Das vergessene Geldstück

Johannes Kant, Professor und Doktor der Theologie in Krakau, war ein besonders heiliger Mann mit einem zarten Gewissen. Er war in seinem Amte bereits ergraut, als er eine unwiderstehliche Sehnsucht empfand, seine Heimat Schlesien noch einmal wieder aufzusuchen. Er ordnete zu Hause alle seine Angelegenheiten und machte sich dann auf die für sein Alter gar beschwerliche und ohnehin mit vielen Gefahren verbundene Reise, denn zu seiner Zeit gab es noch keine Eisenbahnen.
Bekleidet mit seinem schwarzen Predigerrock, mit langem Bart und Haar nach der damaligen Mode, ritt er langsam des Weges. Er kam durch die finsteren Wälder Polens, durch die kaum ein Sonnenstrahl zu dringen vermochte, aber in seiner von Gottes Geist erleuchteten Seele war es hell.
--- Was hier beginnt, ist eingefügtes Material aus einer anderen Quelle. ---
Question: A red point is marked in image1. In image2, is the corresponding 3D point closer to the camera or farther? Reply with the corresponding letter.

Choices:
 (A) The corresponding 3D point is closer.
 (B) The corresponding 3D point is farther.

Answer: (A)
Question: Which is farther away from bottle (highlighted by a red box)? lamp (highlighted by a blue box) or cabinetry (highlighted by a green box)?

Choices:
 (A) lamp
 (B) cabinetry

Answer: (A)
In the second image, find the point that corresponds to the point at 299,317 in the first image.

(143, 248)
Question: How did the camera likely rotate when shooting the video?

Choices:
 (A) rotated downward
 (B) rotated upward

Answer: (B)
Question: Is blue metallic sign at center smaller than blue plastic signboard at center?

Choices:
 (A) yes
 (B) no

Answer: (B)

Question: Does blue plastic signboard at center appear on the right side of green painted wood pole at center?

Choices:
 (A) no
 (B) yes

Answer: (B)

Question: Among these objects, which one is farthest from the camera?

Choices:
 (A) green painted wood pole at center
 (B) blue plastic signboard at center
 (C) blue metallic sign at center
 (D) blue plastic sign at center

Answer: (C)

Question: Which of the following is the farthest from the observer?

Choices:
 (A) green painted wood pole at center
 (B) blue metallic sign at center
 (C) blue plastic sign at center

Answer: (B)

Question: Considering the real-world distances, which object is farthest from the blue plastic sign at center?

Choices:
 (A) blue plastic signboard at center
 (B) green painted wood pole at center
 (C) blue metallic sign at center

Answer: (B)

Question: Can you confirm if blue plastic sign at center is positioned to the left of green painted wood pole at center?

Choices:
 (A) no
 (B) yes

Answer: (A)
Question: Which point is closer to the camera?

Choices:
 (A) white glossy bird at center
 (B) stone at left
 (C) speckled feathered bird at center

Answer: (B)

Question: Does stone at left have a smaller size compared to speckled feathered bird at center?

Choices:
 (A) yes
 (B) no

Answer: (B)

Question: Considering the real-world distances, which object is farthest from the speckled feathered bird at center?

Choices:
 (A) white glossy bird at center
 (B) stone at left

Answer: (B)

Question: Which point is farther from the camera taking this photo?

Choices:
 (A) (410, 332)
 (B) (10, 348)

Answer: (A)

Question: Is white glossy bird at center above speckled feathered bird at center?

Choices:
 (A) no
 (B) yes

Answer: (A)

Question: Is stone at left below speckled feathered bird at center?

Als er eines Abends, ohne viel auf seine Umgebung zu achten, gerade innige Gemeinschaft mit seinem Gott pflegte, hörte er großes Getrappel im Walde und sah sich plötzlich von Männern umgeben; einige waren zu Pferde, andere zu Fuß. Messer und Schwerter glitzerten im Mondeslicht und der fromme Mann sah sich in den Händen von Räubern. Ohne recht zu wissen, wie ihm geschah, stieg er vom Pferde und lieferte sein Hab und Gut der Bande aus. Er gab ihnen eine mit Silbergeld gefüllte Börse, nahm die goldene Kette von seinem Hals, die Schnalle von seinem Hut, zog einen Ring von seinem Finger und gab ihnen desgleichen sein Taschengebetbuch, das mit Silber beschlagen war. Erst nachdem er ihnen alles ausgeliefert und zugesehen hatte, wie man ihm sein Pferd wegführte, bat Kant um sein Leben. 
"Haben Sie uns alles gegeben?", fragte der Räuberhauptmann drohend. "Haben Sie nicht mehr Geld?" - In großer Verwirrung sagte er, er habe ihnen alles gegeben und daraufhin ließ man ihn gehen.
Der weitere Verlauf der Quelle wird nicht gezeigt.